> _WORK TASK_
When a line of the listing below has the string "knee" in it, copy that line.
SUPPLIED RECORDS: Begin
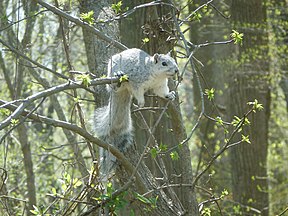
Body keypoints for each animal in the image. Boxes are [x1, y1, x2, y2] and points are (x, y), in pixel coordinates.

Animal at [94, 47, 178, 176]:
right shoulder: (136, 80)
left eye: (173, 60)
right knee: (114, 86)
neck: (156, 75)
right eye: (164, 63)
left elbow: (162, 92)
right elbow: (138, 92)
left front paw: (170, 95)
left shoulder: (160, 85)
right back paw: (118, 76)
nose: (176, 70)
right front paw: (142, 102)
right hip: (113, 75)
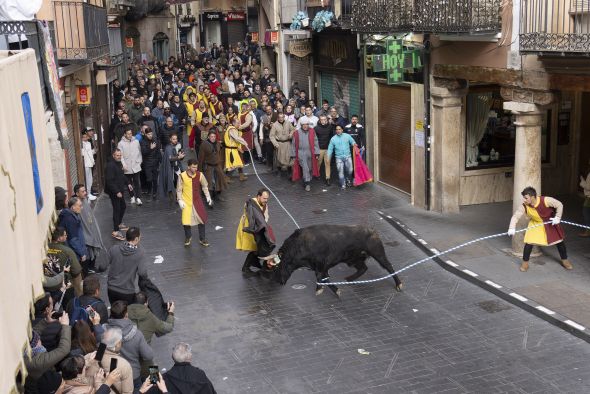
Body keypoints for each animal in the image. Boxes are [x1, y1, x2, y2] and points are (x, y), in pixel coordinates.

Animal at [274, 225, 404, 296]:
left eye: (281, 265)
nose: (279, 281)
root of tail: (372, 230)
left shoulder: (321, 265)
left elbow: (321, 278)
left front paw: (320, 290)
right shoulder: (322, 267)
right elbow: (325, 279)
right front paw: (335, 291)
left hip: (378, 253)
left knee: (389, 266)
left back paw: (399, 285)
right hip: (355, 259)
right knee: (363, 268)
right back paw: (349, 279)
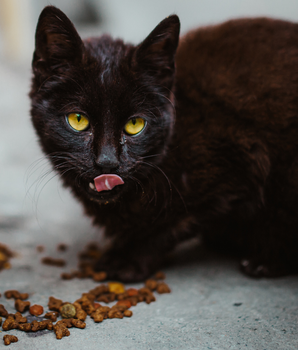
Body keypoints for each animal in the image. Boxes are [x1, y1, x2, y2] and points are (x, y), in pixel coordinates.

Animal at [29, 6, 298, 282]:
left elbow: (169, 223)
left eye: (135, 124)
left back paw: (263, 262)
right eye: (78, 120)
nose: (107, 162)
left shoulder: (244, 162)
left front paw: (126, 258)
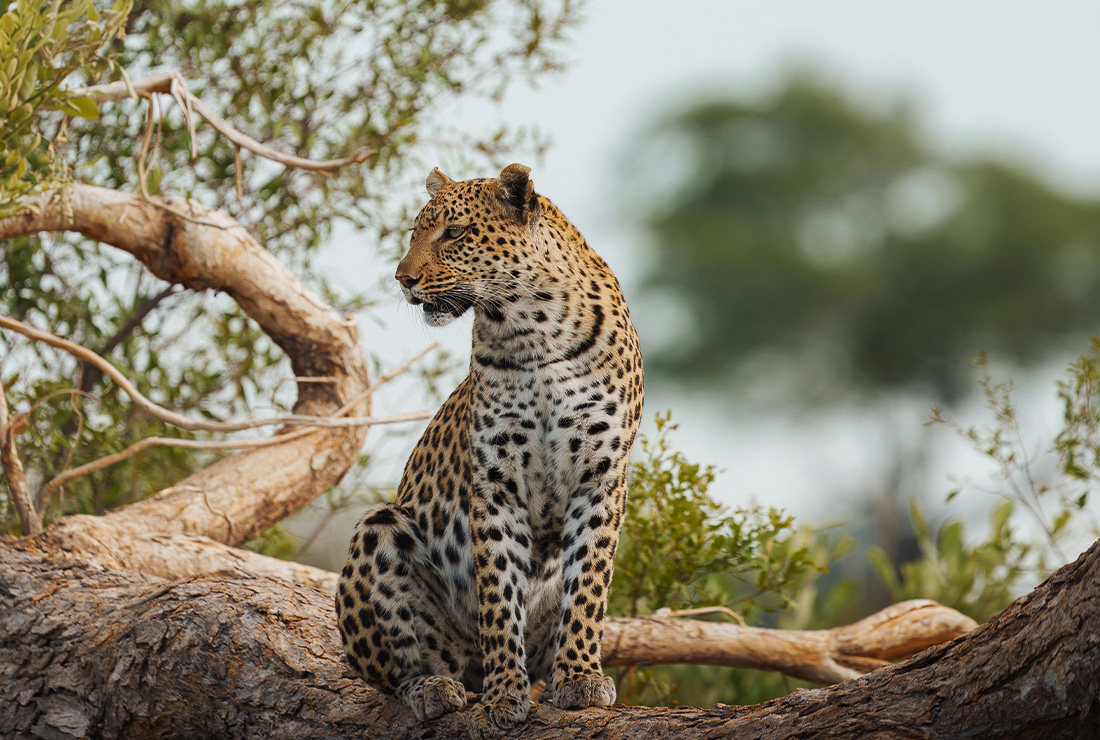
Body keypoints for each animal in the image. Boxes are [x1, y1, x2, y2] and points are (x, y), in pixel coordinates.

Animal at [335, 163, 644, 739]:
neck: (533, 328)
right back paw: (436, 688)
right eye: (414, 233)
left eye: (453, 233)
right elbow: (499, 596)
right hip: (379, 530)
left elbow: (587, 586)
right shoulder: (496, 483)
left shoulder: (600, 477)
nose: (402, 279)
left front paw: (581, 677)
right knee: (393, 670)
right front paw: (503, 697)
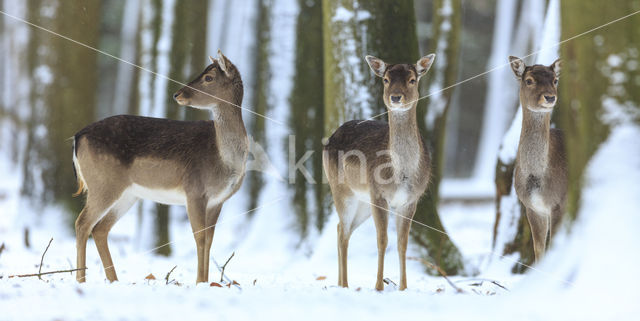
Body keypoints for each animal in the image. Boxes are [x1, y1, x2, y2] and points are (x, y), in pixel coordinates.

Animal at [72, 50, 248, 282]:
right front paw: (200, 282)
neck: (223, 160)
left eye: (208, 77)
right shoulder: (194, 191)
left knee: (100, 228)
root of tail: (77, 137)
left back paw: (113, 280)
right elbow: (199, 238)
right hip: (103, 184)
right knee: (82, 223)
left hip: (127, 194)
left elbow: (209, 240)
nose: (177, 94)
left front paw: (206, 281)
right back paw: (81, 280)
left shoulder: (217, 200)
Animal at [324, 53, 436, 290]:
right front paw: (378, 286)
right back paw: (345, 284)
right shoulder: (378, 194)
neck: (401, 173)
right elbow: (382, 239)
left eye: (412, 79)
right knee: (343, 232)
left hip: (363, 202)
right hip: (341, 190)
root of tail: (330, 136)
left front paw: (403, 288)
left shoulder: (411, 199)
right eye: (385, 79)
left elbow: (403, 243)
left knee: (340, 228)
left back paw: (339, 282)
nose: (395, 97)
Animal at [508, 56, 568, 262]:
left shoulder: (560, 203)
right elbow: (539, 251)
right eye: (529, 80)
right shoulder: (532, 208)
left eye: (555, 80)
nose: (550, 97)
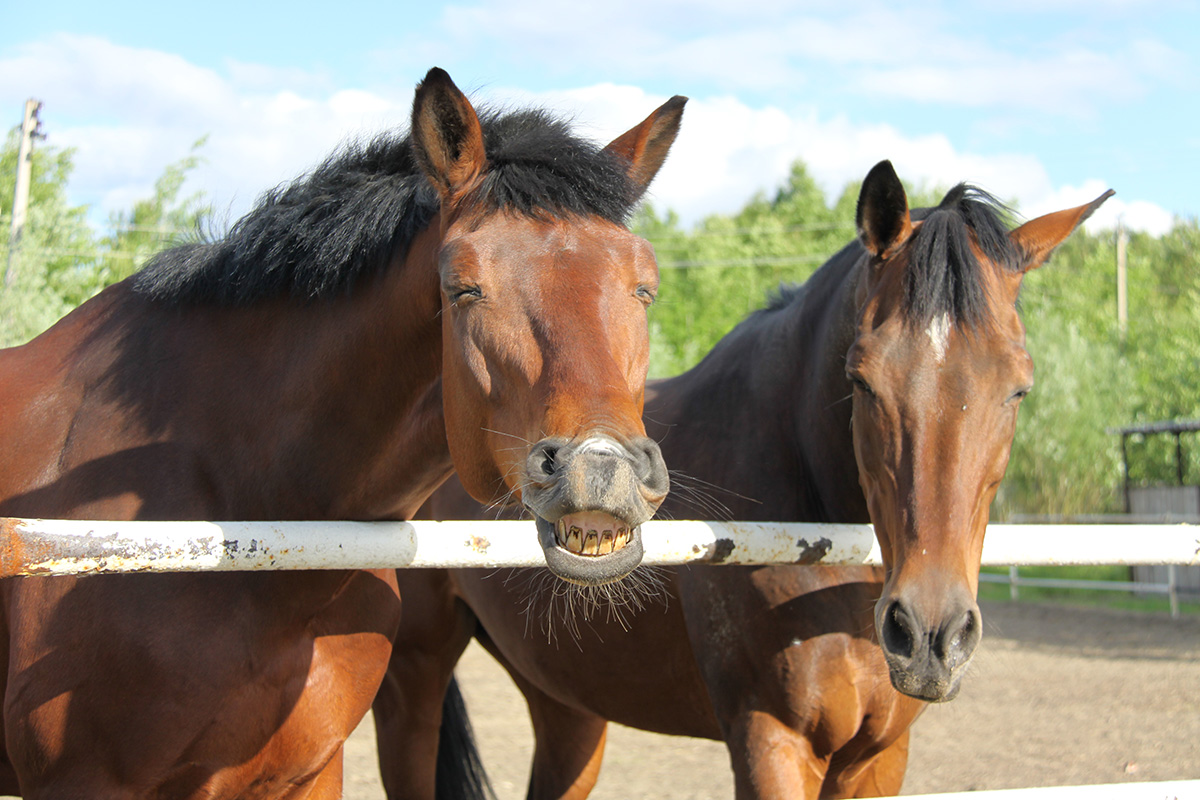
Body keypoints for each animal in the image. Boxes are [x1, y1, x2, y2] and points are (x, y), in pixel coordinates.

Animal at [379, 159, 1108, 796]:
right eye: (862, 380)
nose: (930, 634)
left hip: (565, 699)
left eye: (1019, 388)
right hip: (414, 677)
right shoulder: (772, 741)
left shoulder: (879, 755)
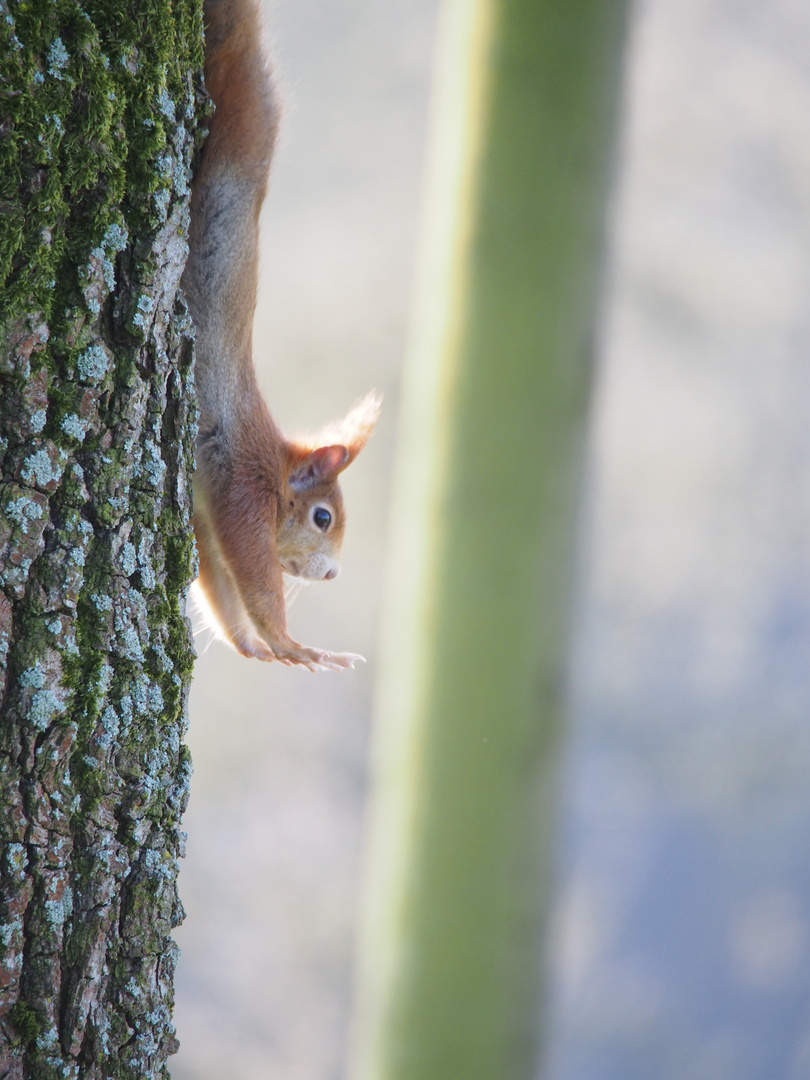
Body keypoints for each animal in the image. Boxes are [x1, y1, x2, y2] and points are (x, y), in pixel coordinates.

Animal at [182, 0, 380, 669]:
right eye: (323, 518)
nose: (333, 576)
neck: (275, 467)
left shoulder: (205, 514)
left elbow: (218, 586)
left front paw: (257, 647)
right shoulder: (242, 486)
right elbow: (253, 576)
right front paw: (294, 644)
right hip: (235, 117)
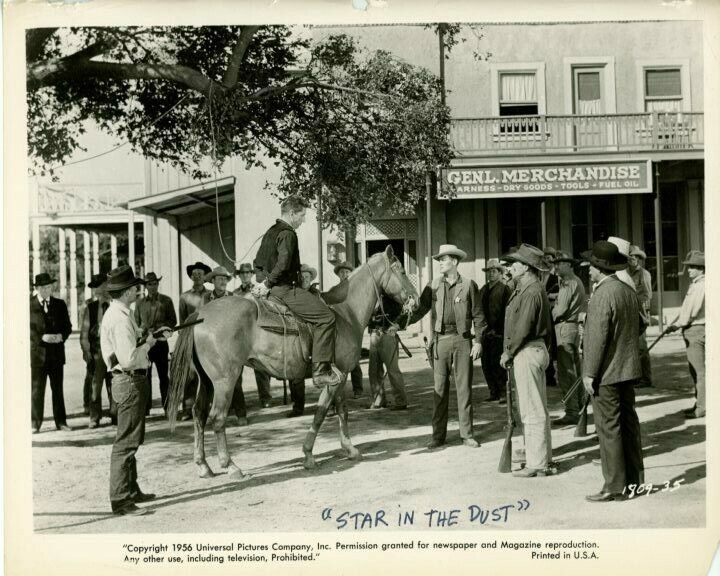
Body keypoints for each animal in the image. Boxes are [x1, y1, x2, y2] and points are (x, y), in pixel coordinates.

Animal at [167, 245, 420, 480]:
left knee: (199, 414)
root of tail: (201, 315)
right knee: (217, 418)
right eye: (401, 271)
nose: (416, 301)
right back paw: (231, 466)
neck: (345, 312)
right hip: (225, 381)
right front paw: (308, 455)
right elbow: (321, 413)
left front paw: (349, 448)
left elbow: (342, 411)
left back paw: (203, 466)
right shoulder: (333, 378)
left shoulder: (341, 376)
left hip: (207, 382)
SUPPLIED RECORDS: End
> _OUTPUT BELOW_
right knee: (114, 86)
left knee: (389, 266)
right knee: (363, 268)
right knee: (393, 670)
left knee: (100, 228)
right knee: (82, 223)
right knee: (343, 232)
left knee: (340, 228)
left knee: (199, 414)
right knee: (217, 418)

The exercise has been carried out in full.